Parkinson’s disease patients, like any other patient, may take an overdose of their prescribed medicines either accidentally or intentionally. A drug dose that is high enough to cause harmful effects on the body is considered as an overdose.
Taking more than his prescribed dose of any medicine can affect each individual differently and the effect will also depend upon the type of medicine ingested as well as the quantity. Varying effects may be seen when the medicine is combined with other drugs, alcohol, or if it is taken along with food or on an empty stomach.
Causes of Drug Overdose in Parkinson’s Disease
- A Parkinson’s disease patient may be old and forgetful. A multiple drug regime may cause further confusion. Chances of repeating a dose is possible in such patients.
- Elderly patients may take the wrong medicine or incorrect and excessive dose without being aware of it.
- A patient may take double the dose to make up for a missed dose.
- Parkinson’s disease patients often suffer from depression. A large dose of medicine may be taken in an attempt to commit suicide.
Symptoms of Parkinson’s Medicine Overdose
The symptoms of overdose of any drug could be an aggravation of its normal action. The severity of symptoms is largely dependent on the amount of drug taken.
- Levodopa or a combination of levodopa/carbidopa is the most common drug prescribed to treat symptoms of Parkinson’s disease. An overdose of this drug can cause nausea, vomiting, increased heart rate, palpitations and irregular heart beats (arrhythmias). Confusion and agitation may also occur.
- Overdose with a dopamine agonist such as ropinirole may cause symptoms such as nausea, vomiting, sweating, dizziness, fainting, muscle spasms, chest pain, confusion and hallucinations. Symptoms of overdose with pramipexole, another dopamine agonist, are not known but may include any of the above.
- MAO-B inhibitors such as selegiline overdose may induce hypotension (low blood pressure) and agitation, although definite effects of overdose have not been seen with selegiline. Headache, drowsiness, dizziness, chest pain, respiratory depression and convulsions are other possible symptoms.
- Overdose with COMT inhibitors such as entacapone or tolcapone have not been reported but a large enough dosage could cause abdominal pain, diarrhea, nausea, vomiting, dizziness, respiratory depression and convulsions.
- Amantadine can result in an overdose even in fairly small amounts. It can cause hypertension (high blood pressure), arrhythmias, respiratory distress, kidney problems, insomnia, agitation, confusion, disorientation, delirium, convulsions, coma or even death.

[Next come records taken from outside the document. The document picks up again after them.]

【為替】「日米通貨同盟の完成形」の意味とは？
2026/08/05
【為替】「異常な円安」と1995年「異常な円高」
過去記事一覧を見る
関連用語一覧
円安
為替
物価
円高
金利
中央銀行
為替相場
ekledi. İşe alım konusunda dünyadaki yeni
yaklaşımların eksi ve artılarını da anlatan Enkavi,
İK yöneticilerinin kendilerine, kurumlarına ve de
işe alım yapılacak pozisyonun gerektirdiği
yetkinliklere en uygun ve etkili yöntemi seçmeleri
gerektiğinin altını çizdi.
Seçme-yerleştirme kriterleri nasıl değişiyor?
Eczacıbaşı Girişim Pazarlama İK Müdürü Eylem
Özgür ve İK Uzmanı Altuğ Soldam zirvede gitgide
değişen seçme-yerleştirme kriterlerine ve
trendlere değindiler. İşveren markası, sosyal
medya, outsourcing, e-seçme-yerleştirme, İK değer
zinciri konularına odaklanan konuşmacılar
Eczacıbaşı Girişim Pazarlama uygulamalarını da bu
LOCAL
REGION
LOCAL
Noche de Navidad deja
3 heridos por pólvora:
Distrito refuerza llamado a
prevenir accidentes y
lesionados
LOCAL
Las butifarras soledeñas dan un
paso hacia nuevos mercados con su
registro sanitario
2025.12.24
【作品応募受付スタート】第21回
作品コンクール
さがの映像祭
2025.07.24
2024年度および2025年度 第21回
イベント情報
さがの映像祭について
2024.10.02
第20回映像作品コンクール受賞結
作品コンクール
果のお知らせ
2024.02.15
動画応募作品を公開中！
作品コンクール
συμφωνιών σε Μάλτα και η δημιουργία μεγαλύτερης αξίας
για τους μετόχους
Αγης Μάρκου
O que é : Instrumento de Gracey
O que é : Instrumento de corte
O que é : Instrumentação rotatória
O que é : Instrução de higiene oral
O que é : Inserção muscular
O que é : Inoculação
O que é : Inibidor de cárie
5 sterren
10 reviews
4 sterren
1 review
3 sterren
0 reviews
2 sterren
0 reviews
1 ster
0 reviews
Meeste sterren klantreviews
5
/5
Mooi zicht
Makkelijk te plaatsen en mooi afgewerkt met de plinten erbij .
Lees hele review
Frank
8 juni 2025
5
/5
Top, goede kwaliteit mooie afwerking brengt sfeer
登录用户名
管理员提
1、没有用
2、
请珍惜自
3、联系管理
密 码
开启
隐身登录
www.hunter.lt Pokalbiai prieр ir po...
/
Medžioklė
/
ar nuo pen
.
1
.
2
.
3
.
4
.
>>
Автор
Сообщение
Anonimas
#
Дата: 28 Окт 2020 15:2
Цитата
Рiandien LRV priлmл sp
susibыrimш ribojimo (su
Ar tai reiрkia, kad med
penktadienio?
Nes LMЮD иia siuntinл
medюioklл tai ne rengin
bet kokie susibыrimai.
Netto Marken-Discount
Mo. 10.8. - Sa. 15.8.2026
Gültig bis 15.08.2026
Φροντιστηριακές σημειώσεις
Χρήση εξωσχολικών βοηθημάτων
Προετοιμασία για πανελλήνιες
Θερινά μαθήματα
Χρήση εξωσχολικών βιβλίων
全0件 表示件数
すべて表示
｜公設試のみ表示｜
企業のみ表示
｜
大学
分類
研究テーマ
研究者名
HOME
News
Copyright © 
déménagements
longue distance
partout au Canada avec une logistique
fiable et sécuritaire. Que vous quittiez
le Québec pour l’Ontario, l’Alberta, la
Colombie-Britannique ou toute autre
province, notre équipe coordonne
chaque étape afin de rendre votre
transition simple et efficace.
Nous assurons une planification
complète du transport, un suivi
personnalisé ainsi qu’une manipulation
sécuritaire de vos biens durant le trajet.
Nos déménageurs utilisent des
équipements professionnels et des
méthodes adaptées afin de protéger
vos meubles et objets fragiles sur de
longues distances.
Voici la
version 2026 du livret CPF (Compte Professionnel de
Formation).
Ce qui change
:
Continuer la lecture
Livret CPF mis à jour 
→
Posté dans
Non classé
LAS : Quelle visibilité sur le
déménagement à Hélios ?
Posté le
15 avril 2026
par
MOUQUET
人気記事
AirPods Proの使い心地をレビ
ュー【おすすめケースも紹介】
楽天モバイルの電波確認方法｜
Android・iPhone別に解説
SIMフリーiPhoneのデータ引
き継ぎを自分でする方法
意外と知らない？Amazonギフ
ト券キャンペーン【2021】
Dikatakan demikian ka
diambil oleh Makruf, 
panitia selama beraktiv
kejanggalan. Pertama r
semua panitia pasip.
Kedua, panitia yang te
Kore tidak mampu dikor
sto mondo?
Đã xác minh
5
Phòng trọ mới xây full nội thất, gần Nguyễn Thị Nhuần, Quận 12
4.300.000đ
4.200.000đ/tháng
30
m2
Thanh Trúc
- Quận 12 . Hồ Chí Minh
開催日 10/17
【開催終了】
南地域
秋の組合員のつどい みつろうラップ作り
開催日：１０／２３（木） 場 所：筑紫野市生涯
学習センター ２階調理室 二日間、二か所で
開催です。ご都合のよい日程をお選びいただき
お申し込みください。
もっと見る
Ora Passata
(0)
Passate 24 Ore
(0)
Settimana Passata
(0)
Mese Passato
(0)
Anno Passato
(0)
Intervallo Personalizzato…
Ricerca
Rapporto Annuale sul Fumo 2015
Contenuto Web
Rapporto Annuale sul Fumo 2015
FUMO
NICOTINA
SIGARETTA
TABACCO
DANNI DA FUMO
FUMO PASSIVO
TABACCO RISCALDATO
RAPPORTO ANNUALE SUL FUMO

Treatment of Parkinson’s Disease Drug Overdose
Immediate medical care is very important for successful treatment of any drug overdose.
The treatment will depend upon the medicine taken (refer to Drug Therapy in Parkinson’s Disease), amount ingested, time elapsed since then, and also to a certain extent upon the age of the patient. Some of the measures may include :
- General supportive care.
- Intravenous fluids.
- Gastric lavage or pumping of the stomach.
- Inducing vomiting.
- Activated charcoal.
- ECG to monitor the heart, especially for arrhythmias.
- Specific antidotes, if available.
- Treatment of complications.
The possibility of multiple drug involvement should be kept in mind, especially if overdosing is suspected to be intentional. Refer to the article on Other Drug Interactions with Parkinson’s Disease Medicines.
Further management will be guided by the reason for overdose – accidental or intentional.